Task statement
In the entries below, find the line with "right wrist: (285, 160)" and the line with "right eye: (409, 118)". Reproduce those two lines and every line between them exactly, and nothing more.

+---+

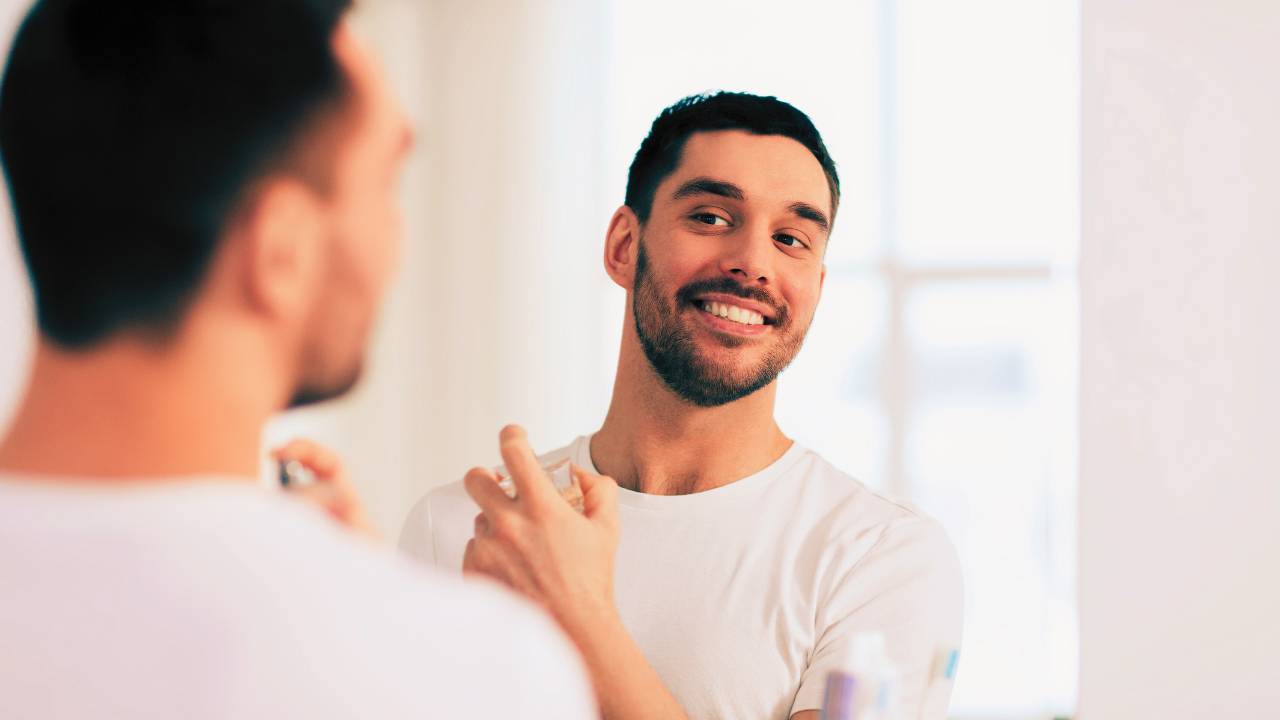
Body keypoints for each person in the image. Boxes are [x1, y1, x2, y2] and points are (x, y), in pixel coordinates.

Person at [0, 2, 593, 718]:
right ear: (280, 250)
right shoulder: (478, 673)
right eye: (383, 184)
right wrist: (392, 621)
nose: (395, 238)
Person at [400, 93, 965, 720]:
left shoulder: (881, 558)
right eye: (712, 218)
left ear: (817, 290)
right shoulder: (466, 529)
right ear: (623, 246)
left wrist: (579, 614)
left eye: (791, 238)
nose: (753, 262)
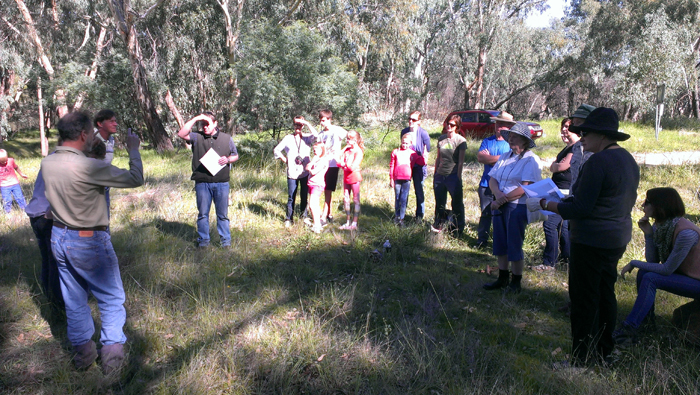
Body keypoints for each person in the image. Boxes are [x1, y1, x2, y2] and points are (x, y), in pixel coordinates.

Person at [530, 107, 640, 366]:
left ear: (603, 135)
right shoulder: (627, 159)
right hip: (616, 238)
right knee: (604, 293)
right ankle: (604, 351)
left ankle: (580, 359)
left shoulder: (598, 162)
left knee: (583, 299)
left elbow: (579, 208)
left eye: (586, 132)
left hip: (591, 239)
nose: (582, 137)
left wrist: (548, 205)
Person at [41, 111, 144, 373]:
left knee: (74, 299)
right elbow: (135, 179)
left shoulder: (48, 162)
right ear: (85, 134)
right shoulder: (89, 166)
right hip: (88, 238)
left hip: (59, 236)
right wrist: (134, 150)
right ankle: (112, 360)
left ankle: (83, 356)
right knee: (110, 298)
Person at [614, 188, 700, 344]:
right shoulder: (662, 227)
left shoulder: (686, 233)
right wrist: (648, 234)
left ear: (660, 206)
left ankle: (628, 329)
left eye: (647, 202)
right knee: (643, 273)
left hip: (697, 281)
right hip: (688, 277)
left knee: (651, 278)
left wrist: (633, 262)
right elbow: (653, 261)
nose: (642, 205)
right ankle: (646, 323)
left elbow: (667, 269)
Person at [483, 122, 541, 293]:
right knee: (500, 242)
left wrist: (502, 199)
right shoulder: (505, 156)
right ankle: (502, 278)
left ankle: (516, 282)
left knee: (514, 243)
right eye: (510, 137)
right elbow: (493, 178)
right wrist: (498, 194)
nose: (510, 139)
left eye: (514, 137)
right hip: (500, 204)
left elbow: (525, 187)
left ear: (524, 140)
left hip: (517, 206)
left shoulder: (531, 159)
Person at [178, 112, 239, 248]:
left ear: (215, 123)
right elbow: (181, 134)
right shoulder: (196, 137)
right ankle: (204, 242)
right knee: (203, 215)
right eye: (202, 124)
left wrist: (228, 159)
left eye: (207, 124)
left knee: (222, 215)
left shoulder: (226, 138)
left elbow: (235, 155)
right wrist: (196, 118)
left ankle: (225, 243)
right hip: (202, 183)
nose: (205, 127)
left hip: (221, 183)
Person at [538, 118, 576, 270]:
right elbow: (556, 165)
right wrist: (555, 165)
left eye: (568, 127)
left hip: (564, 193)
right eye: (563, 126)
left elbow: (561, 166)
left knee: (550, 225)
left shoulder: (575, 147)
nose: (564, 129)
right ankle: (566, 259)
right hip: (558, 190)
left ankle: (549, 263)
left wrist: (554, 166)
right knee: (563, 227)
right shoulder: (567, 148)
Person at [475, 112, 515, 248]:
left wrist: (491, 158)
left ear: (509, 127)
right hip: (486, 184)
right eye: (497, 123)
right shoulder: (487, 141)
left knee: (503, 215)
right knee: (486, 213)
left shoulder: (512, 144)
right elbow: (481, 158)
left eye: (502, 124)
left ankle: (502, 242)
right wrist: (501, 158)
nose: (498, 126)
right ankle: (482, 241)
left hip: (504, 186)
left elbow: (512, 161)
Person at [273, 116, 318, 227]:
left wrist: (306, 123)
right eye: (296, 124)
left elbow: (317, 136)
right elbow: (276, 150)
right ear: (293, 125)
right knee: (291, 196)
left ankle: (304, 217)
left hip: (304, 172)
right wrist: (285, 160)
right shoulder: (288, 138)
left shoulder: (307, 138)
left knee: (304, 195)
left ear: (302, 126)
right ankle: (289, 218)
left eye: (300, 125)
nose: (298, 127)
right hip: (292, 171)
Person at [431, 115, 467, 235]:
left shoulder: (461, 141)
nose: (449, 126)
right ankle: (438, 225)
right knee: (440, 202)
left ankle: (457, 228)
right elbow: (438, 158)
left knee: (457, 203)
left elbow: (461, 161)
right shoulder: (441, 139)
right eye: (448, 124)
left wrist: (458, 177)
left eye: (452, 125)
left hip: (453, 176)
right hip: (440, 176)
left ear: (457, 126)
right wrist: (435, 173)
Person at [317, 110, 348, 225]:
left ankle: (324, 216)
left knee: (328, 189)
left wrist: (342, 153)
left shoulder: (338, 130)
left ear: (329, 119)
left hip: (333, 164)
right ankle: (328, 213)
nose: (322, 122)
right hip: (323, 164)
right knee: (325, 189)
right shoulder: (321, 134)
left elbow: (351, 138)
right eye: (320, 120)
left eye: (324, 120)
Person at [400, 111, 431, 222]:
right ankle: (401, 215)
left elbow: (428, 149)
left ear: (419, 121)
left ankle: (419, 216)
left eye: (414, 119)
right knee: (404, 191)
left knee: (419, 190)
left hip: (418, 166)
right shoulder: (404, 131)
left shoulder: (423, 133)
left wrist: (424, 160)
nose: (411, 121)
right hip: (406, 167)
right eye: (409, 118)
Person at [390, 134, 426, 226]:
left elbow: (422, 163)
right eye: (403, 143)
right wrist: (391, 178)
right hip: (397, 178)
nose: (404, 145)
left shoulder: (412, 153)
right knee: (397, 197)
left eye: (406, 143)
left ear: (410, 143)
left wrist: (421, 154)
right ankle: (396, 217)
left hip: (407, 179)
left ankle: (402, 218)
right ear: (401, 142)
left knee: (404, 198)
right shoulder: (396, 152)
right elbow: (392, 165)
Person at [338, 130, 364, 230]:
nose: (348, 141)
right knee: (346, 198)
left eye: (350, 139)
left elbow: (352, 167)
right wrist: (345, 148)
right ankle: (347, 220)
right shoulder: (347, 150)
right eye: (347, 138)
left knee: (356, 199)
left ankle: (354, 222)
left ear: (356, 140)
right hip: (346, 177)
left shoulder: (358, 151)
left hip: (354, 177)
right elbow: (338, 159)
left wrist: (344, 164)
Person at [93, 110, 118, 211]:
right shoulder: (91, 139)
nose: (115, 124)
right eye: (111, 121)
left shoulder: (111, 140)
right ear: (100, 124)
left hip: (105, 184)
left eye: (115, 121)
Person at [568, 104, 595, 192]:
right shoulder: (576, 146)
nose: (576, 126)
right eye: (574, 122)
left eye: (579, 122)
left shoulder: (599, 149)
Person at [306, 142, 329, 233]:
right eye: (314, 149)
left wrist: (310, 167)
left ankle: (317, 225)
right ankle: (317, 223)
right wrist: (312, 162)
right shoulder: (315, 159)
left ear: (322, 150)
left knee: (312, 205)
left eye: (317, 149)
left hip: (317, 184)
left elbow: (313, 171)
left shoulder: (323, 160)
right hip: (311, 183)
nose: (315, 151)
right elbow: (307, 166)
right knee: (314, 205)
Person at [0, 149, 28, 213]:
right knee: (7, 200)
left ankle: (25, 209)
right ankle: (7, 212)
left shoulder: (11, 160)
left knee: (20, 197)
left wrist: (21, 174)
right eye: (2, 162)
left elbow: (16, 167)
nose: (4, 163)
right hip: (4, 186)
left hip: (14, 183)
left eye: (5, 160)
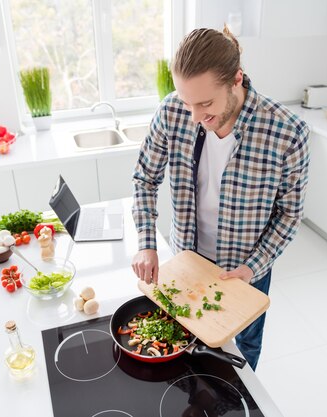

+---+

Answer below
right wrist: (285, 160)
right shoulder: (288, 138)
left shoulder: (307, 138)
left knee: (304, 195)
left ear: (302, 126)
right ankle: (289, 218)
left eye: (300, 125)
nose: (298, 127)
right hip: (292, 171)
Person at [431, 115, 467, 235]:
left shoulder: (461, 141)
nose: (449, 126)
right ankle: (438, 225)
right knee: (440, 202)
left ankle: (457, 228)
right elbow: (438, 158)
left knee: (457, 203)
left elbow: (461, 161)
right shoulder: (441, 139)
right eye: (448, 124)
left wrist: (458, 177)
left eye: (452, 125)
left hip: (453, 176)
right hip: (440, 176)
left ear: (457, 126)
right wrist: (435, 173)
Person at [317, 110, 348, 225]:
left ankle: (324, 216)
left knee: (328, 189)
left wrist: (342, 153)
left shoulder: (338, 130)
left ear: (329, 119)
left hip: (333, 164)
right ankle: (328, 213)
nose: (322, 122)
right hip: (323, 164)
right knee: (325, 189)
right shoulder: (321, 134)
left elbow: (351, 138)
right eye: (320, 120)
left eye: (324, 120)
Person at [400, 111, 431, 222]:
right ankle: (401, 215)
left elbow: (428, 149)
left ear: (419, 121)
left ankle: (419, 216)
left eye: (414, 119)
right knee: (404, 191)
left knee: (419, 190)
left hip: (418, 166)
right shoulder: (404, 131)
left shoulder: (423, 133)
left wrist: (424, 160)
nose: (411, 121)
right hip: (406, 167)
right eye: (409, 118)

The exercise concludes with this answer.